Overview of planning activities

Dynamic programming method is used to solve optimization problems with recursive nature, ie finding the optimal method for problems that can lead to find the optimal scheme of a finite number of subproblem. For many recursive algorithms, the principle of divide and rule (spill and Conquer) often play a key role in the design of algorithms. To solve a big problem, I divided it into the same problem with the format to be able to solve it independently. In the dynamic programming method, This principle has been demonstrated: When not know what needs to solve the problem yet, I will go to solve all human problems and storing the solution or answer them for the purpose of reuse in a particular combination to address the more general problem. And that is the difference between planning and recursion and content is also dynamic programming method.

+Recursion starting big problem decays into the problem and solve every problem that children. The award once again brought the problem of children allowed to decay into smaller subproblem and went smaller solve it regardless of whether or not it was the.
+Planning starts from solving all the smallest problem (Base problem) so that gradually solve the larger problem, until the largest solved (original problem).

When using dynamic programming method to solve the problem, we may face difficulties following two:

– One is, not always a combination of subproblem solution also for the larger problem solution

– Second, number of problems to be solved and the answer can store enormous, unacceptable. Hitherto, no one has identified precisely the lessons that can be solved efficiently using dynamic programming method. There are problems too complex and difficult that can not seem to dynamic programming applications to solve, while there are more than simple math makes use planning to address the less efficient than using classic algorithms.
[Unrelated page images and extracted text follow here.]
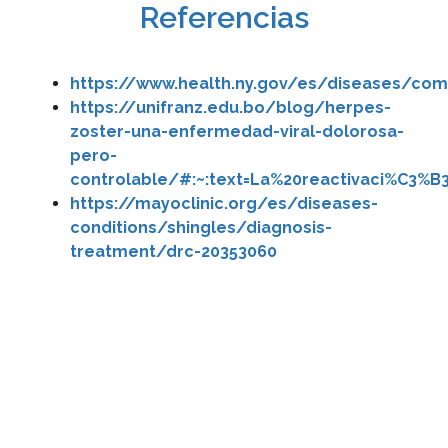
Referencias
https://www.health.ny.gov/es/diseases/c
https://unifranz.edu.bo/blog/herpes-
zoster-una-enfermedad-viral-dolorosa-
pero-
controlable/#:~:text=La%20reactivaci%C3
https://mayoclinic.org/es/diseases-
conditions/shingles/diagnosis-
treatment/drc-20353060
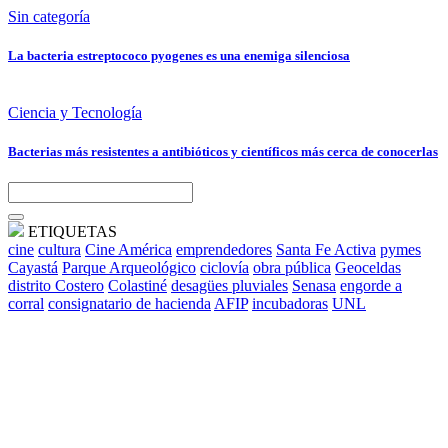
Sin categoría
La bacteria estreptococo pyogenes es una enemiga silenciosa
Ciencia y Tecnología
Bacterias más resistentes a antibióticos y científicos más cerca de conocerlas
ETIQUETAS
cine
cultura
Cine América
emprendedores
Santa Fe Activa
pymes
Cayastá
Parque Arqueológico
ciclovía
obra pública
Geoceldas
distrito Costero
Colastiné
desagües pluviales
Senasa
engorde a
corral
consignatario de hacienda
AFIP
incubadoras
UNL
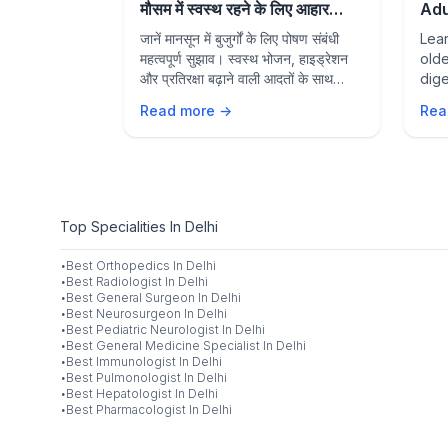
 Prevention
मौसम में स्वस्थ रहने के लिए आहार
Adu
संबंधी सुझाव
and
Nipah virus
जानें मानसून में बुजुर्गों के लिए पोषण संबंधी
Lear
ncluding key
महत्वपूर्ण सुझाव। स्वस्थ भोजन, हाइड्रेशन
olde
e measures,
और प्रतिरक्षा बढ़ाने वाली आदतों के साथ
dige
s to protect
बारिश के मौसम में स्वस्थ रहें।
agin
Read more →
Rea
ily.
life
sea
Top Specialities In Delhi
·
Best
Orthopedics
In
Delhi
·
Best
Radiologist
In
Delhi
·
Best
General Surgeon
In
Delhi
·
Best
Neurosurgeon
In
Delhi
·
Best
Pediatric Neurologist
In
Delhi
·
Best
General Medicine Specialist
In
Delhi
·
Best
Immunologist
In
Delhi
·
Best
Pulmonologist
In
Delhi
·
Best
Hepatologist
In
Delhi
·
Best
Pharmacologist
In
Delhi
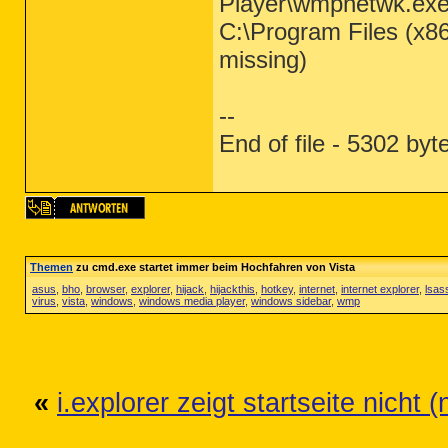
Player\wmpnetwk.ex
C:\Program Files (x8
missing)
--
End of file - 5302 byt
Themen
zu cmd.exe startet immer beim Hochfahren von Vista
asus
,
bho
,
browser
,
explorer
,
hijack
,
hijackthis
,
hotkey
,
internet
,
internet explorer
,
lsas
virus
,
vista
,
windows
,
windows media player
,
windows sidebar
,
wmp
«
i.explorer zeigt startseite nicht 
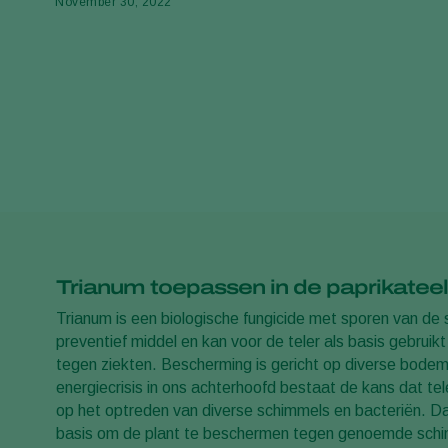
November 30, 2022
Trianum toepassen in de paprikateel
Trianum is een biologische fungicide met sporen van de
preventief middel en kan voor de teler als basis gebru
tegen ziekten. Bescherming is gericht op diverse bode
energiecrisis in ons achterhoofd bestaat de kans dat t
op het optreden van diverse schimmels en bacteriën. Daa
basis om de plant te beschermen tegen genoemde schim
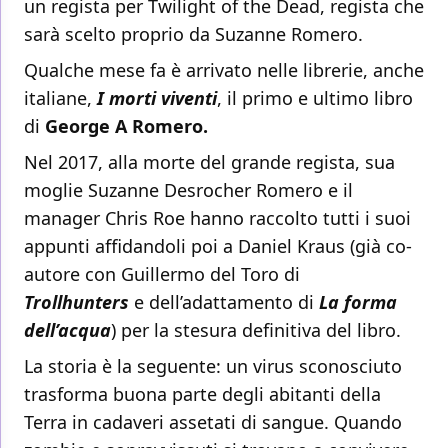
un regista per Twilight of the Dead, regista che
sarà scelto proprio da Suzanne Romero.
Qualche mese fa è arrivato nelle librerie, anche
italiane,
I morti viventi
, il primo e ultimo libro
di
George A Romero.
Nel 2017, alla morte del grande regista, sua
moglie Suzanne Desrocher Romero e il
manager Chris Roe hanno raccolto tutti i suoi
appunti affidandoli poi a Daniel Kraus (già co-
autore con Guillermo del Toro di
Trollhunters
e dell’adattamento di
La forma
dell’acqua
) per la stesura definitiva del libro.
La storia è la seguente: un virus sconosciuto
trasforma buona parte degli abitanti della
Terra in cadaveri assetati di sangue. Quando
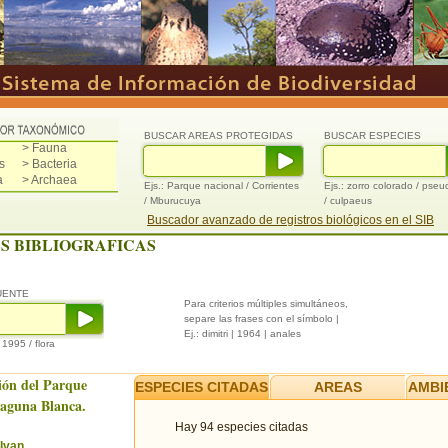
BUSCAR AREAS PROTEGIDAS
BUSCAR ESPECIES
> Fauna
s
> Bacteria
a
> Archaea
Ejs.: Parque nacional / Corrientes
Ejs.: zorro colorado / pse
/ Mburucuya
/ culpaeus
Buscador avanzado de registros biológicos en el SIB
S BIBLIOGRAFICAS
UENTE
Para criterios múltiples simultáneos,
separe las frases con el símbolo |
Ej.: dimitri | 1964 | anales
/ 1995 / flora
ión del Parque
ESPECIES CITADAS
AREAS
AMBI
Laguna Blanca.
Hay 94 especies citadas
Ivan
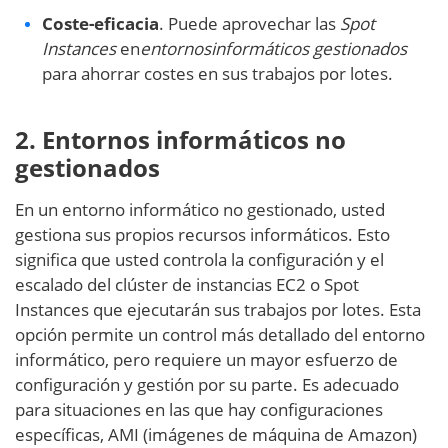
Coste-eficacia
. Puede aprovechar las
Spot
Instances
en
entornos
informáticos
gestionados
para ahorrar costes en sus trabajos por lotes.
2. Entornos informáticos no
gestionados
En un entorno informático no gestionado, usted
gestiona sus propios recursos informáticos. Esto
significa que usted controla la configuración y el
escalado del clúster de instancias EC2 o Spot
Instances que ejecutarán sus trabajos por lotes. Esta
opción permite un control más detallado del entorno
informático, pero requiere un mayor esfuerzo de
configuración y gestión por su parte. Es adecuado
para situaciones en las que hay configuraciones
específicas, AMI (imágenes de máquina de Amazon)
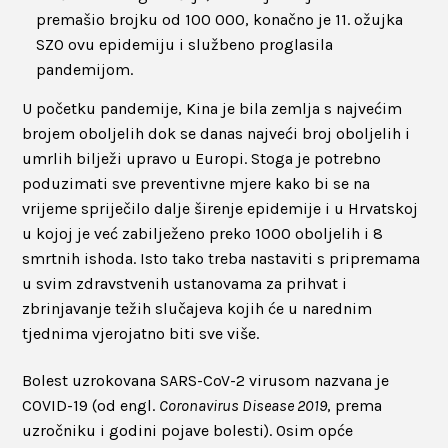
premašio brojku od 100 000, konačno je 11. ožujka
SZO ovu epidemiju i službeno proglasila
pandemijom.
U početku pandemije, Kina je bila zemlja s najvećim
brojem oboljelih dok se danas najveći broj oboljelih i
umrlih bilježi upravo u Europi. Stoga je potrebno
poduzimati sve preventivne mjere kako bi se na
vrijeme spriječilo dalje širenje epidemije i u Hrvatskoj
u kojoj je već zabilježeno preko 1000 oboljelih i 8
smrtnih ishoda. Isto tako treba nastaviti s pripremama
u svim zdravstvenih ustanovama za prihvat i
zbrinjavanje težih slučajeva kojih će u narednim
tjednima vjerojatno biti sve više.
Bolest uzrokovana SARS-CoV-2 virusom nazvana je
COVID-19 (od engl.
Coronavirus Disease 2019
, prema
uzročniku i godini pojave bolesti). Osim opće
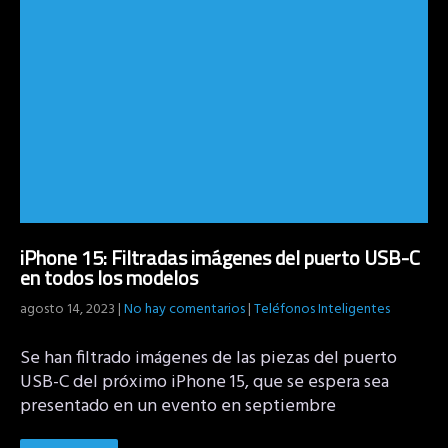
iPhone 15: Filtradas imágenes del puerto USB-C
en todos los modelos
agosto 14, 2023
|
No hay comentarios
|
Teléfonos Inteligentes
Se han filtrado imágenes de las piezas del puerto
USB-C del próximo iPhone 15, que se espera sea
presentado en un evento en septiembre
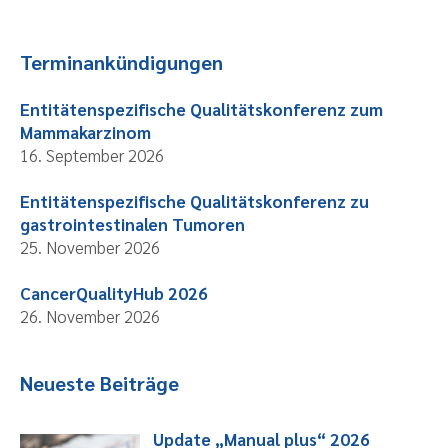
Terminankündigungen
Entitätenspezifische Qualitätskonferenz zum
Mammakarzinom
16. September 2026
Entitätenspezifische Qualitätskonferenz zu
gastrointestinalen Tumoren
25. November 2026
CancerQualityHub 2026
26. November 2026
Neueste Beiträge
Update „Manual plus“ 2026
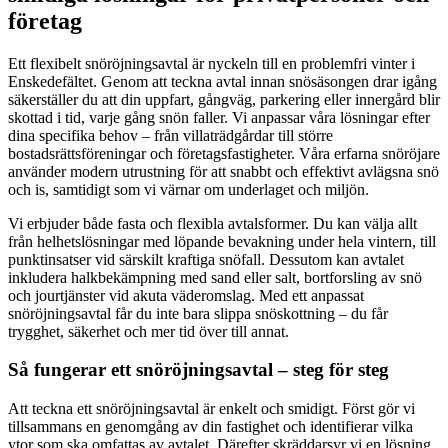
företag
Ett flexibelt snöröjningsavtal är nyckeln till en problemfri vinter i
Enskedefältet. Genom att teckna avtal innan snösäsongen drar igång
säkerställer du att din uppfart, gångväg, parkering eller innergård blir
skottad i tid, varje gång snön faller. Vi anpassar våra lösningar efter
dina specifika behov – från villaträdgårdar till större
bostadsrättsföreningar och företagsfastigheter. Våra erfarna snöröjare
använder modern utrustning för att snabbt och effektivt avlägsna snö
och is, samtidigt som vi värnar om underlaget och miljön.
Vi erbjuder både fasta och flexibla avtalsformer. Du kan välja allt
från helhetslösningar med löpande bevakning under hela vintern, till
punktinsatser vid särskilt kraftiga snöfall. Dessutom kan avtalet
inkludera halkbekämpning med sand eller salt, bortforsling av snö
och jourtjänster vid akuta väderomslag. Med ett anpassat
snöröjningsavtal får du inte bara slippa snöskottning – du får
trygghet, säkerhet och mer tid över till annat.
Så fungerar ett snöröjningsavtal – steg för steg
Att teckna ett snöröjningsavtal är enkelt och smidigt. Först gör vi
tillsammans en genomgång av din fastighet och identifierar vilka
ytor som ska omfattas av avtalet. Därefter skräddarsyr vi en lösning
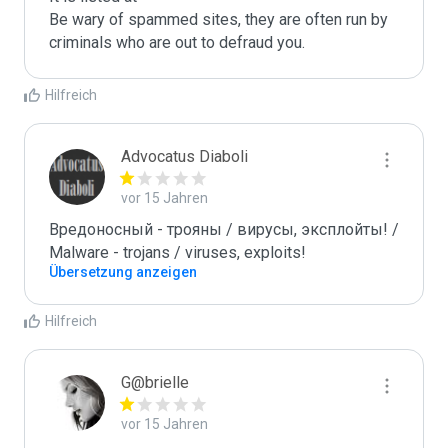
Be wary of spammed sites, they are often run by 
criminals who are out to defraud you.
Hilfreich
Advocatus Diaboli
vor 15 Jahren
Вредоносный - трояны / вирусы, эксплойты! / 
Malware - trojans / viruses, exploits!
Übersetzung anzeigen
Hilfreich
G@brielle
vor 15 Jahren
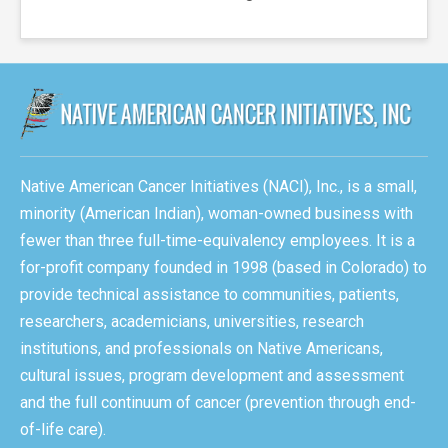
Native American Cancer Initiatives (NACI), Inc., is a small,
minority (American Indian), woman-owned business with
fewer than three full-time-equivalency employees. It is a
for-profit company founded in 1998 (based in Colorado) to
provide technical assistance to communities, patients,
researchers, academicians, universities, research
institutions, and professionals on Native Americans,
cultural issues, program development and assessment
and the full continuum of cancer (prevention through end-
of-life care).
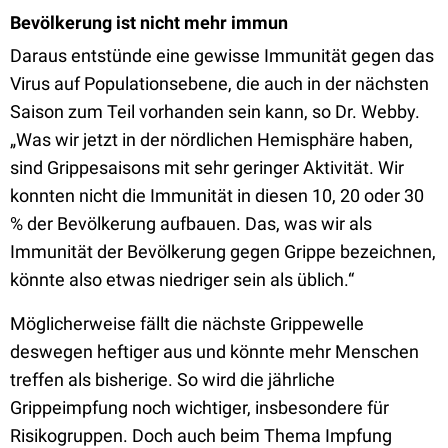
Bevölkerung ist nicht mehr immun
Daraus entstünde eine gewisse Immunität gegen das
Virus auf Populationsebene, die auch in der nächsten
Saison zum Teil vorhanden sein kann, so Dr. Webby.
„Was wir jetzt in der nördlichen Hemisphäre haben,
sind Grippesaisons mit sehr geringer Aktivität. Wir
konnten nicht die Immunität in diesen 10, 20 oder 30
% der Bevölkerung aufbauen. Das, was wir als
Immunität der Bevölkerung gegen Grippe bezeichnen,
könnte also etwas niedriger sein als üblich.“
Möglicherweise fällt die nächste Grippewelle
deswegen heftiger aus und könnte mehr Menschen
treffen als bisherige. So wird die jährliche
Grippeimpfung noch wichtiger, insbesondere für
Risikogruppen. Doch auch beim Thema Impfung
The basic principles of action plan
Action planning is the planning stages of the multi-stage process in which each stage will only optimize a step. But when planning a multi-stage process, Every step must be selected on the basis of the control is not derived from the narrow interests of the steps that the common interests of the entire process.
1. Principle numbered stages from the bottom up.
For the last stage can make it best and not worry about consequences. When this stage it becomes unstable and can be reviewed in the previous period and continued until we went up to the first phase of the process.
2. The principle problem of chemical parameters
At this stage of the final stage monitoring, I do not know the results, so we have to assume at this stage and with the assumption that we find optimal control for the final stage. In another step situation happens so. Thus the optimal control will depend on the specific parameters for the results in the previous step.
3. Principle cage
Cages original problem into a wider problem or a problem they and thus the original problem was a case of their own this problem.
They have this problem because the parameters so we solved. I will try the result of problems with different parameters until a time to be informed of the initial problem is stopped.
4. Optimization guidelines (Bellman)
Optimal posture is nature: whether the initial state and the initial control how they form the next controller is also optimal for state results obtained in the control effect initially.